» The request
Below are some records; retype all of them exactly.
=-=-=
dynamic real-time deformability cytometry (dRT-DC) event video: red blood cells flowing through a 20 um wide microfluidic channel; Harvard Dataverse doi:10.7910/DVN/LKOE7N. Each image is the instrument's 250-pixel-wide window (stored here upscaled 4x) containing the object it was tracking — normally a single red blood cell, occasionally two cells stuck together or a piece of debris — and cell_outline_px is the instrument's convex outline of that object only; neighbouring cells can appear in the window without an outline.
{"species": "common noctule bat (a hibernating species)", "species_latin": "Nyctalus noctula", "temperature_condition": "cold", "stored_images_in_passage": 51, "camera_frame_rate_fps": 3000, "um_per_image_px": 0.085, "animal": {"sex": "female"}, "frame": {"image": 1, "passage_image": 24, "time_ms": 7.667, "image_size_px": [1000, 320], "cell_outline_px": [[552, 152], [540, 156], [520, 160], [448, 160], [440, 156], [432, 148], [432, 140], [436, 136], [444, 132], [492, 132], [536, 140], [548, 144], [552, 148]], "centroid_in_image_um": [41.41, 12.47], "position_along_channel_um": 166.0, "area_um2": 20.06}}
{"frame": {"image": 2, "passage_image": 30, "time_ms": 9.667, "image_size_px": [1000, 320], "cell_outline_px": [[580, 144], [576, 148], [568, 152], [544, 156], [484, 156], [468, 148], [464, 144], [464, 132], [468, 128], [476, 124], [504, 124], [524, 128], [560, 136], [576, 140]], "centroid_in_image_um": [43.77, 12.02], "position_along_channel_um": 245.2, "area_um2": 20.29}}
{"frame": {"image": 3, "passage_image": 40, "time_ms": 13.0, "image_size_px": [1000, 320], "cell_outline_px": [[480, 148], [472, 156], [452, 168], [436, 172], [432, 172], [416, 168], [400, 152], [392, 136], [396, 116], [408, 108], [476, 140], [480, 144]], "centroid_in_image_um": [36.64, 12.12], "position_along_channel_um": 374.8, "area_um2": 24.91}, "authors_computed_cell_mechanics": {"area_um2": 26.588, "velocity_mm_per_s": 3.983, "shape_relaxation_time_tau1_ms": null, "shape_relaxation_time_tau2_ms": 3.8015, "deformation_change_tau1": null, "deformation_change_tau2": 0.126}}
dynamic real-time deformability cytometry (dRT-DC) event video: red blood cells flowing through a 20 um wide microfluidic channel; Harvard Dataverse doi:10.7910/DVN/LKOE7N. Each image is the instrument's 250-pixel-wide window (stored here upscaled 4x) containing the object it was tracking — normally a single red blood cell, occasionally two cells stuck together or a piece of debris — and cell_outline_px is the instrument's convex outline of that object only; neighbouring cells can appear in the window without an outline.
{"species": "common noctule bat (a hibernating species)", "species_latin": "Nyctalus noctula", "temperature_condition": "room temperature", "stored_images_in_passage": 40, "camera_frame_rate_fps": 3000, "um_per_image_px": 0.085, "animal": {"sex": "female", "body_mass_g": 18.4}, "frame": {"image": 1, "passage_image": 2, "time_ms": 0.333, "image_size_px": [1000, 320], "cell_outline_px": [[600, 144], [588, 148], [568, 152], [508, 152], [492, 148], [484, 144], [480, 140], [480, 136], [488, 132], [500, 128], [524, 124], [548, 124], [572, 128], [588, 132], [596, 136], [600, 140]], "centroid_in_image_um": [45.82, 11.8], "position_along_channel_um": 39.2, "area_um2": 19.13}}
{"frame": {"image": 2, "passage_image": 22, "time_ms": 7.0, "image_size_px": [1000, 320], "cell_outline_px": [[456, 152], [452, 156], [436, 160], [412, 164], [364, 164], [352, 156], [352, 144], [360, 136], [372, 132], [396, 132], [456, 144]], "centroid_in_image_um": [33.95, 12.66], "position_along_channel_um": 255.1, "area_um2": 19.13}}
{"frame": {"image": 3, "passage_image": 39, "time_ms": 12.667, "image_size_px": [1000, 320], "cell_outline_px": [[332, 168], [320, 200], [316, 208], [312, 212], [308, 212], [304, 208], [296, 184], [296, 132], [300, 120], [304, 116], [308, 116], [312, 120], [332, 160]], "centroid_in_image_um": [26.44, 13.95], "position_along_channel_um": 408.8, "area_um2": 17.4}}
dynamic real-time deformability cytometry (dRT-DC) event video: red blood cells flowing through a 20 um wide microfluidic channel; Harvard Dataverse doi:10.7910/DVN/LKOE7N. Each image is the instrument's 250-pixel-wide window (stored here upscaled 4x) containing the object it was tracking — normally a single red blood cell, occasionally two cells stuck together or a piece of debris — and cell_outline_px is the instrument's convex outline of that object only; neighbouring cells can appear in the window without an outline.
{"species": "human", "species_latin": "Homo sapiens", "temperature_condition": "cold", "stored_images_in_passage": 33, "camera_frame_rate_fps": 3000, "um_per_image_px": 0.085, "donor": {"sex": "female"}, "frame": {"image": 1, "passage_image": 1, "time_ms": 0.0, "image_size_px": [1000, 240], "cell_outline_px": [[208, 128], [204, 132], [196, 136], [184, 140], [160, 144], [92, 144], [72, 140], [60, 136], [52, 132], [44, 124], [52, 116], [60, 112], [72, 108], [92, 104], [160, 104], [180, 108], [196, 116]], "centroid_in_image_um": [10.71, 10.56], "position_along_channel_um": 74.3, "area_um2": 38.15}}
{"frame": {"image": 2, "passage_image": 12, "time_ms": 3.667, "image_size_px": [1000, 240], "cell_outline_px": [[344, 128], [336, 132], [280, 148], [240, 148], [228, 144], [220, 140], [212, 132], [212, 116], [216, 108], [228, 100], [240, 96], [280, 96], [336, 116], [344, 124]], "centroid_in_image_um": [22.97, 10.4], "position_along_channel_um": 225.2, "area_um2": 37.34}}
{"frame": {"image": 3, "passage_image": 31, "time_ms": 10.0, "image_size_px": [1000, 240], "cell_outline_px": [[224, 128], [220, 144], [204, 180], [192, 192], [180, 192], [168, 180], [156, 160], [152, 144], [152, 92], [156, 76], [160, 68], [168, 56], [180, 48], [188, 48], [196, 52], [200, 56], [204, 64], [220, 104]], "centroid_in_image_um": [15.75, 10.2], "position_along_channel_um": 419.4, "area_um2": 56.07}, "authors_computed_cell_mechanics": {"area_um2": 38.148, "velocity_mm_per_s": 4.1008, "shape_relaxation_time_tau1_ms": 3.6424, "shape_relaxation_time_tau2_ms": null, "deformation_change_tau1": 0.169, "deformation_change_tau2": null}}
=-=-=
» Problem solution
dynamic real-time deformability cytometry (dRT-DC) event video: red blood cells flowing through a 20 um wide microfluidic channel; Harvard Dataverse doi:10.7910/DVN/LKOE7N. Each image is the instrument's 250-pixel-wide window (stored here upscaled 4x) containing the object it was tracking — normally a single red blood cell, occasionally two cells stuck together or a piece of debris — and cell_outline_px is the instrument's convex outline of that object only; neighbouring cells can appear in the window without an outline.
{"species": "common noctule bat (a hibernating species)", "species_latin": "Nyctalus noctula", "temperature_condition": "cold", "stored_images_in_passage": 51, "camera_frame_rate_fps": 3000, "um_per_image_px": 0.085, "animal": {"sex": "female"}, "frame": {"image": 1, "passage_image": 24, "time_ms": 7.667, "image_size_px": [1000, 320], "cell_outline_px": [[552, 152], [540, 156], [520, 160], [448, 160], [440, 156], [432, 148], [432, 140], [436, 136], [444, 132], [492, 132], [536, 140], [548, 144], [552, 148]], "centroid_in_image_um": [41.41, 12.47], "position_along_channel_um": 166.0, "area_um2": 20.06}}
{"frame": {"image": 2, "passage_image": 30, "time_ms": 9.667, "image_size_px": [1000, 320], "cell_outline_px": [[580, 144], [576, 148], [568, 152], [544, 156], [484, 156], [468, 148], [464, 144], [464, 132], [468, 128], [476, 124], [504, 124], [524, 128], [560, 136], [576, 140]], "centroid_in_image_um": [43.77, 12.02], "position_along_channel_um": 245.2, "area_um2": 20.29}}
{"frame": {"image": 3, "passage_image": 40, "time_ms": 13.0, "image_size_px": [1000, 320], "cell_outline_px": [[480, 148], [472, 156], [452, 168], [436, 172], [432, 172], [416, 168], [400, 152], [392, 136], [396, 116], [408, 108], [476, 140], [480, 144]], "centroid_in_image_um": [36.64, 12.12], "position_along_channel_um": 374.8, "area_um2": 24.91}, "authors_computed_cell_mechanics": {"area_um2": 26.588, "velocity_mm_per_s": 3.983, "shape_relaxation_time_tau1_ms": null, "shape_relaxation_time_tau2_ms": 3.8015, "deformation_change_tau1": null, "deformation_change_tau2": 0.126}}
dynamic real-time deformability cytometry (dRT-DC) event video: red blood cells flowing through a 20 um wide microfluidic channel; Harvard Dataverse doi:10.7910/DVN/LKOE7N. Each image is the instrument's 250-pixel-wide window (stored here upscaled 4x) containing the object it was tracking — normally a single red blood cell, occasionally two cells stuck together or a piece of debris — and cell_outline_px is the instrument's convex outline of that object only; neighbouring cells can appear in the window without an outline.
{"species": "common noctule bat (a hibernating species)", "species_latin": "Nyctalus noctula", "temperature_condition": "room temperature", "stored_images_in_passage": 40, "camera_frame_rate_fps": 3000, "um_per_image_px": 0.085, "animal": {"sex": "female", "body_mass_g": 18.4}, "frame": {"image": 1, "passage_image": 2, "time_ms": 0.333, "image_size_px": [1000, 320], "cell_outline_px": [[600, 144], [588, 148], [568, 152], [508, 152], [492, 148], [484, 144], [480, 140], [480, 136], [488, 132], [500, 128], [524, 124], [548, 124], [572, 128], [588, 132], [596, 136], [600, 140]], "centroid_in_image_um": [45.82, 11.8], "position_along_channel_um": 39.2, "area_um2": 19.13}}
{"frame": {"image": 2, "passage_image": 22, "time_ms": 7.0, "image_size_px": [1000, 320], "cell_outline_px": [[456, 152], [452, 156], [436, 160], [412, 164], [364, 164], [352, 156], [352, 144], [360, 136], [372, 132], [396, 132], [456, 144]], "centroid_in_image_um": [33.95, 12.66], "position_along_channel_um": 255.1, "area_um2": 19.13}}
{"frame": {"image": 3, "passage_image": 39, "time_ms": 12.667, "image_size_px": [1000, 320], "cell_outline_px": [[332, 168], [320, 200], [316, 208], [312, 212], [308, 212], [304, 208], [296, 184], [296, 132], [300, 120], [304, 116], [308, 116], [312, 120], [332, 160]], "centroid_in_image_um": [26.44, 13.95], "position_along_channel_um": 408.8, "area_um2": 17.4}}
dynamic real-time deformability cytometry (dRT-DC) event video: red blood cells flowing through a 20 um wide microfluidic channel; Harvard Dataverse doi:10.7910/DVN/LKOE7N. Each image is the instrument's 250-pixel-wide window (stored here upscaled 4x) containing the object it was tracking — normally a single red blood cell, occasionally two cells stuck together or a piece of debris — and cell_outline_px is the instrument's convex outline of that object only; neighbouring cells can appear in the window without an outline.
{"species": "human", "species_latin": "Homo sapiens", "temperature_condition": "cold", "stored_images_in_passage": 33, "camera_frame_rate_fps": 3000, "um_per_image_px": 0.085, "donor": {"sex": "female"}, "frame": {"image": 1, "passage_image": 1, "time_ms": 0.0, "image_size_px": [1000, 240], "cell_outline_px": [[208, 128], [204, 132], [196, 136], [184, 140], [160, 144], [92, 144], [72, 140], [60, 136], [52, 132], [44, 124], [52, 116], [60, 112], [72, 108], [92, 104], [160, 104], [180, 108], [196, 116]], "centroid_in_image_um": [10.71, 10.56], "position_along_channel_um": 74.3, "area_um2": 38.15}}
{"frame": {"image": 2, "passage_image": 12, "time_ms": 3.667, "image_size_px": [1000, 240], "cell_outline_px": [[344, 128], [336, 132], [280, 148], [240, 148], [228, 144], [220, 140], [212, 132], [212, 116], [216, 108], [228, 100], [240, 96], [280, 96], [336, 116], [344, 124]], "centroid_in_image_um": [22.97, 10.4], "position_along_channel_um": 225.2, "area_um2": 37.34}}
{"frame": {"image": 3, "passage_image": 31, "time_ms": 10.0, "image_size_px": [1000, 240], "cell_outline_px": [[224, 128], [220, 144], [204, 180], [192, 192], [180, 192], [168, 180], [156, 160], [152, 144], [152, 92], [156, 76], [160, 68], [168, 56], [180, 48], [188, 48], [196, 52], [200, 56], [204, 64], [220, 104]], "centroid_in_image_um": [15.75, 10.2], "position_along_channel_um": 419.4, "area_um2": 56.07}, "authors_computed_cell_mechanics": {"area_um2": 38.148, "velocity_mm_per_s": 4.1008, "shape_relaxation_time_tau1_ms": 3.6424, "shape_relaxation_time_tau2_ms": null, "deformation_change_tau1": 0.169, "deformation_change_tau2": null}}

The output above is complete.